At the beginning of the Hobbit we meet Bilbo Baggins, a rather successful Hobbit, at least as Hobbits go. He had one of, if not, the nicest and most comfortable Hobbit-holes in the Shire. His pantry was full of delicious foods, he smoked a nice handcrafted wooden pipe, and lived a routine that was both relaxing and void of those nasty things called adventures. In every way he was happy, and I would argue not doing anything wrong. In other words, this story is not a story of realizing the evil in one’s life and changing. This is the story of a normal Hobbit, doing normal Hobbit things, without realizing that life has so much more to offer him. (kind of sounds like us, doesn’t it)

In quick summary, Bilbo’s life is turned upside down by a wizard and a very large group of energetic and hungry dwarves who are recruiting him for an adventure. Although there’s a look in Bilbo’s eye of curiosity, he is adamantly opposed to joining their journey. With the persuasiveness of the wizard, and in response to his gut – Bilbo decides to go for it.

One of the stronger lines in the movie is where Gandalf says, “the world is not found in your maps and compasses, Bilbo. The world is out there.” (paraphrase)

By the end of the movie and throughout the book we see Bilbo becoming a very different Hobbit than he was in his comfortable life back home. And this is where the theme of apathy to action comes in.

Bilbo could have kept living his life as a Hobbit, and wouldn’t have necessarily been doing anything wrong or evil by staying in his Hobbit-hole. But it took the adventure of a treacherous journey and noble mission for Bilbo to finally become all that he could be. Bilbo could not have imagined or cultivated the ability and talent that was within him from his armchair.

The same can be said of us. Take away the Hobbit-hole and replace it with the American dream, replace the wooden pipe with a television, and instead of an armchair picture a couch. Are we, in essence, Hobbits? Do we pursue a comfortable and relaxing life over the adventure of making a difference in the world?

While I was watching the movie, I couldn’t help but think about my own life. When Bilbo was sitting their eating his artisan meal of grilled fish with fresh lemons – I pictured myself handcrafting a latte with homemade syrups and the perfect espresso shot. And when Gandalf told Bilbo that the world is not found in his maps and compasses, but out there – I couldn’t help but picture the adventures that I try to experience through movies and books instead of actually living an adventure myself.

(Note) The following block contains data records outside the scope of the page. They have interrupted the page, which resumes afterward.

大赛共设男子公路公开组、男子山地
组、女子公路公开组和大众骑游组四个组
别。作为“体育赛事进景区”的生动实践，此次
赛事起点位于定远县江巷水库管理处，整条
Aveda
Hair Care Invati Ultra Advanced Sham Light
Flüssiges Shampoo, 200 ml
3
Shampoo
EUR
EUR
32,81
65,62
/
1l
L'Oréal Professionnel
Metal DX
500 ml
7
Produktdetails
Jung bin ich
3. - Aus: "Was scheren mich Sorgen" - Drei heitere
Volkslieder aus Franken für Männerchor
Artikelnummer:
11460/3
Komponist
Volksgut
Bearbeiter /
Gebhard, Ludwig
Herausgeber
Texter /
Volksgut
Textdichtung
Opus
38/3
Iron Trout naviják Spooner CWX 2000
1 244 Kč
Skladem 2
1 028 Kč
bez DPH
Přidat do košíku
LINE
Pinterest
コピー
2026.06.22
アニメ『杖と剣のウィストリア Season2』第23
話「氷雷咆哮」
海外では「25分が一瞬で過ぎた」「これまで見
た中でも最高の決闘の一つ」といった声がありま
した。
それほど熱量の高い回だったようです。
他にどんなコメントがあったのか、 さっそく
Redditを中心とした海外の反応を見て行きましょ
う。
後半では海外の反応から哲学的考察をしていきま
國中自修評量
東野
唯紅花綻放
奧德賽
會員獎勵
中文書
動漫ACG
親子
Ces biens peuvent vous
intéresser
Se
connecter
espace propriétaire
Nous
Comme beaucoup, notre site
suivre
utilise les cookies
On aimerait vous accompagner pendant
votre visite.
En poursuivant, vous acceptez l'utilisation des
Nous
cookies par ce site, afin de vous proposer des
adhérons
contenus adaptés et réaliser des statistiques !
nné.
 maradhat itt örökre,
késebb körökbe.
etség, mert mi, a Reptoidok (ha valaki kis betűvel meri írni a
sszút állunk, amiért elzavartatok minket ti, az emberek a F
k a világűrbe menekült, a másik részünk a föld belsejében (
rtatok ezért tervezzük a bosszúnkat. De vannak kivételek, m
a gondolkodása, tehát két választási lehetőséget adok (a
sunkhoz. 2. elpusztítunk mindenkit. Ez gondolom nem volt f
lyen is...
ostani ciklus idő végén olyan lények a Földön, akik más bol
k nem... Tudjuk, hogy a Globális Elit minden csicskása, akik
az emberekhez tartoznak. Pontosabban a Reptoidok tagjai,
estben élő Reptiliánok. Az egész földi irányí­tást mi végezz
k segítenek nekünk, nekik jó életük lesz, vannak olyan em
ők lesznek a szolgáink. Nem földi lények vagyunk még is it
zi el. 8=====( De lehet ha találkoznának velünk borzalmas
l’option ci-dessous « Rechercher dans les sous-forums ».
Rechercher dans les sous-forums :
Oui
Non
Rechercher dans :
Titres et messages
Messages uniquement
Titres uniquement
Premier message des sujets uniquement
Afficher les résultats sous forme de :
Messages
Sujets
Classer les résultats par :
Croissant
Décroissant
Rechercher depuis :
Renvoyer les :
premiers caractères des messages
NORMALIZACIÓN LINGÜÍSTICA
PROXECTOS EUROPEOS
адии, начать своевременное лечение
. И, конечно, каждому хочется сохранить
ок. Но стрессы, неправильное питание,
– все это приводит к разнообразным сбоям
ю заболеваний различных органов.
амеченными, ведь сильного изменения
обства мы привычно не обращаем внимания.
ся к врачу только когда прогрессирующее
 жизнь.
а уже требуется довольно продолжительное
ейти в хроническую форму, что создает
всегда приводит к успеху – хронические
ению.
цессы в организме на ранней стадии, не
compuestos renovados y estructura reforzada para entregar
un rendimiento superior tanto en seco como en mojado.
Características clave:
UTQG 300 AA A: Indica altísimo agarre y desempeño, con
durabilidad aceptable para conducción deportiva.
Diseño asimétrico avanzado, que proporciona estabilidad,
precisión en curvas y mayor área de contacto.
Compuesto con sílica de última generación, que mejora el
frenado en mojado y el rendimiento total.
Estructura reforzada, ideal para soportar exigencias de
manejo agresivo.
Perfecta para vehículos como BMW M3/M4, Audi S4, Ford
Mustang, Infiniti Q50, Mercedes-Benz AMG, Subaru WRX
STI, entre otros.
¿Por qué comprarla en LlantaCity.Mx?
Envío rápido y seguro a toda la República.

I don’t know about you, but my life often feels apathetic and distracted. I look around and see people who seem to be making an impact, but I look at my life and feel like, well, a Hobbit. But I have a hunch that it’s not because adventure is dead, but because I don’t search for it.  

What do you think? Do you find it hard to live an adventure? What do you think keeps us from experiencing a true adventure?